RECORDS FOR THIS EXERCISE Start Marker
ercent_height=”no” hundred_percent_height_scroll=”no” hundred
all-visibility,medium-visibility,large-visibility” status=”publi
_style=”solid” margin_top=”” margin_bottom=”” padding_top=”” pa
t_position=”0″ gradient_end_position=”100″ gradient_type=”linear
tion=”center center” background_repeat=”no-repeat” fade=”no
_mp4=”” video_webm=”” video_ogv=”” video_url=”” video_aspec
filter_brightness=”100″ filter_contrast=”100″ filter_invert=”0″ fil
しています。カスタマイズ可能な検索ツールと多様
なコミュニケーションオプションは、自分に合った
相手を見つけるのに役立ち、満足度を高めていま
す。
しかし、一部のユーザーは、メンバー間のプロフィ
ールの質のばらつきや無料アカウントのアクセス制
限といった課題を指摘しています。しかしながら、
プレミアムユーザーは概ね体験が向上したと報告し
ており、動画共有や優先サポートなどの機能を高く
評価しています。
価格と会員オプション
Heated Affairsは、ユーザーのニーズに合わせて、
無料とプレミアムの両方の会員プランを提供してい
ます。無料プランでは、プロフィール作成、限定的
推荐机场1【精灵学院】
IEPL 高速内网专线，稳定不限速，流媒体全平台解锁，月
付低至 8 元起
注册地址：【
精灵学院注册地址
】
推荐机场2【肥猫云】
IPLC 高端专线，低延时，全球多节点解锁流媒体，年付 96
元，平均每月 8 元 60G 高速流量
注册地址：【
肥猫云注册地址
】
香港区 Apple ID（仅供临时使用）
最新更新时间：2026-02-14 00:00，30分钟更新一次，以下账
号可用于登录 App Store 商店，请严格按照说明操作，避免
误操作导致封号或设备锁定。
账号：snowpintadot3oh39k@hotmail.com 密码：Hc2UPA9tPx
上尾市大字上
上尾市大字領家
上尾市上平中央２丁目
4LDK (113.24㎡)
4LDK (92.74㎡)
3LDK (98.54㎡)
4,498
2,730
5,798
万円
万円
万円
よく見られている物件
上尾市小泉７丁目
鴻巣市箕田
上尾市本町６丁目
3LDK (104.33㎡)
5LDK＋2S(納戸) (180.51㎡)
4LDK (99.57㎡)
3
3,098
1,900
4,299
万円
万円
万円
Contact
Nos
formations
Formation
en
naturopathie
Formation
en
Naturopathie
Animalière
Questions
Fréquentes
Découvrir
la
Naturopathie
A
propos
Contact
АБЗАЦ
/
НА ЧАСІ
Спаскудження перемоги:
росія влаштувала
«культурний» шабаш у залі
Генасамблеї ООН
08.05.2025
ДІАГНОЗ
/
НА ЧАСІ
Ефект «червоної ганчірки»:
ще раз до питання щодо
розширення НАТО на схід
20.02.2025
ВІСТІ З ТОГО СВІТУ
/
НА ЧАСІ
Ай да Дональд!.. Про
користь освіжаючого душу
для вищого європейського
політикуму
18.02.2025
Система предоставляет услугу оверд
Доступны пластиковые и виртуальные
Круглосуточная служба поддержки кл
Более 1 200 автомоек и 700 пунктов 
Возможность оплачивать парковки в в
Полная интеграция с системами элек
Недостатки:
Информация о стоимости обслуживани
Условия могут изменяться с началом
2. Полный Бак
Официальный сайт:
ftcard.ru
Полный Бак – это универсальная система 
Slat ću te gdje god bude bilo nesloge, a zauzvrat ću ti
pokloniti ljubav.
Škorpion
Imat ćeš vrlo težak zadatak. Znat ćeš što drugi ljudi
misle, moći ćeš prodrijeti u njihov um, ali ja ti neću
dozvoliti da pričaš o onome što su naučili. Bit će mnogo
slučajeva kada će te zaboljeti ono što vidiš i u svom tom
RECORDS FOR THIS EXERCISE End Marker
RECORDS FOR THIS EXERCISE Start Marker
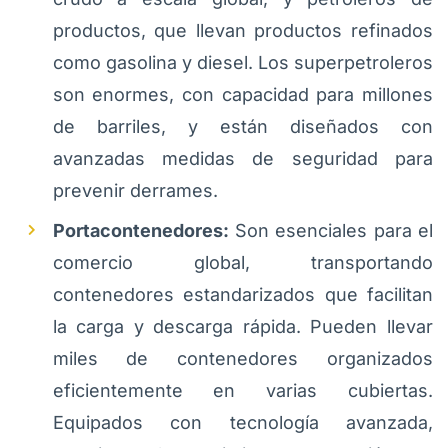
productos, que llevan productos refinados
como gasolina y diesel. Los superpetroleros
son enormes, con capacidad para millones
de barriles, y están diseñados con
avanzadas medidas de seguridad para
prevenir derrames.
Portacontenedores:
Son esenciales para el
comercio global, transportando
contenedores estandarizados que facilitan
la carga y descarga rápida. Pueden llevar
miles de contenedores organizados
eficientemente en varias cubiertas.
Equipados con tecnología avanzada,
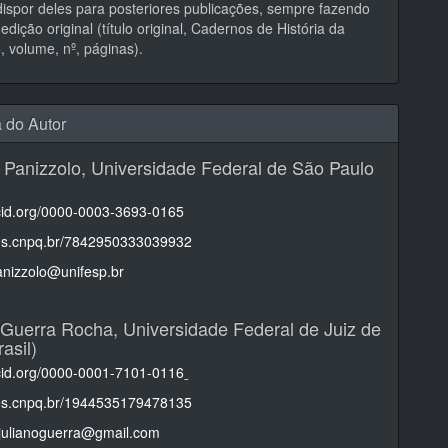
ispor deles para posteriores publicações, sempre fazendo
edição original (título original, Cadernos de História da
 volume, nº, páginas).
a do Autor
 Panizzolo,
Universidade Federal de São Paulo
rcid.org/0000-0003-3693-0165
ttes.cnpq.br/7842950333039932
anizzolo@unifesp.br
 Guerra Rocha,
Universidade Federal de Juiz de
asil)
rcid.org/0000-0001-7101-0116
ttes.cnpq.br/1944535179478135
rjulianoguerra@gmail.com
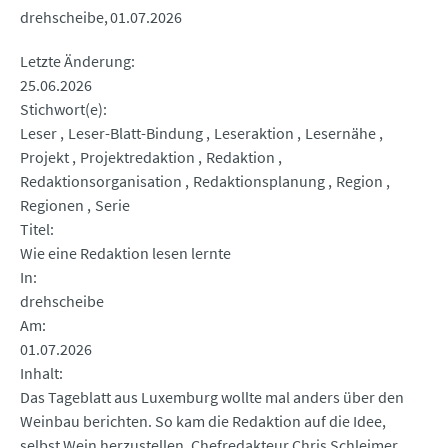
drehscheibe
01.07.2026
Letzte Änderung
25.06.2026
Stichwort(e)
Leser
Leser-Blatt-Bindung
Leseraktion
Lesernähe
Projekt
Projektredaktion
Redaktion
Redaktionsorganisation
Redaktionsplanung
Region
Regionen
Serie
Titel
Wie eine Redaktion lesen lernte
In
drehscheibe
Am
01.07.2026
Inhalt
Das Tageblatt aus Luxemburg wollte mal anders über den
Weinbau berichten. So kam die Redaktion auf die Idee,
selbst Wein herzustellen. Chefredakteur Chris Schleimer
RECORDS FOR THIS EXERCISE End Marker
RECORDS FOR THIS EXERCISE Start Marker
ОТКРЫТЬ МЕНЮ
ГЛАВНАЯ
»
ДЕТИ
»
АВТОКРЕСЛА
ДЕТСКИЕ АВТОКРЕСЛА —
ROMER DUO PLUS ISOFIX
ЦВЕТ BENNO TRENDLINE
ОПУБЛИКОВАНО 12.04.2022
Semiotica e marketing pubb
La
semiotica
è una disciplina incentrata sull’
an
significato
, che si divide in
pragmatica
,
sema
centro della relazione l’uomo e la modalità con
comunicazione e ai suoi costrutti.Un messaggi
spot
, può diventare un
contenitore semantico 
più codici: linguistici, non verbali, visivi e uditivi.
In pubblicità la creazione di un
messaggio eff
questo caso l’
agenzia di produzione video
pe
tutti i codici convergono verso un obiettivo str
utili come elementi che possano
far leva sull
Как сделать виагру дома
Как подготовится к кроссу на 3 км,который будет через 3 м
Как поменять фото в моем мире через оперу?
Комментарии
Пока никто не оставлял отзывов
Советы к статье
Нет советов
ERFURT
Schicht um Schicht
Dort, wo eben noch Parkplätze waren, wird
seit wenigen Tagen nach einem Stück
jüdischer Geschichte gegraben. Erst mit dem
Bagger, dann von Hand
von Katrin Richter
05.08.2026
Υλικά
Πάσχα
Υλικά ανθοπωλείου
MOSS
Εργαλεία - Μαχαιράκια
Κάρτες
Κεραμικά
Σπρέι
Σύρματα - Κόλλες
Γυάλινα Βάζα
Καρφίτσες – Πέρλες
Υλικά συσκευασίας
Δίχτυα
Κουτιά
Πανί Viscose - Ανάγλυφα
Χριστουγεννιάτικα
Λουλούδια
RECORDS FOR THIS EXERCISE End Marker
*EXERCISE:*
Write out each line above with the word "codici".

*WRITTEN RESPONSE:*
più codici: linguistici, non verbali, visivi e uditivi.
tutti i codici convergono verso un obiettivo str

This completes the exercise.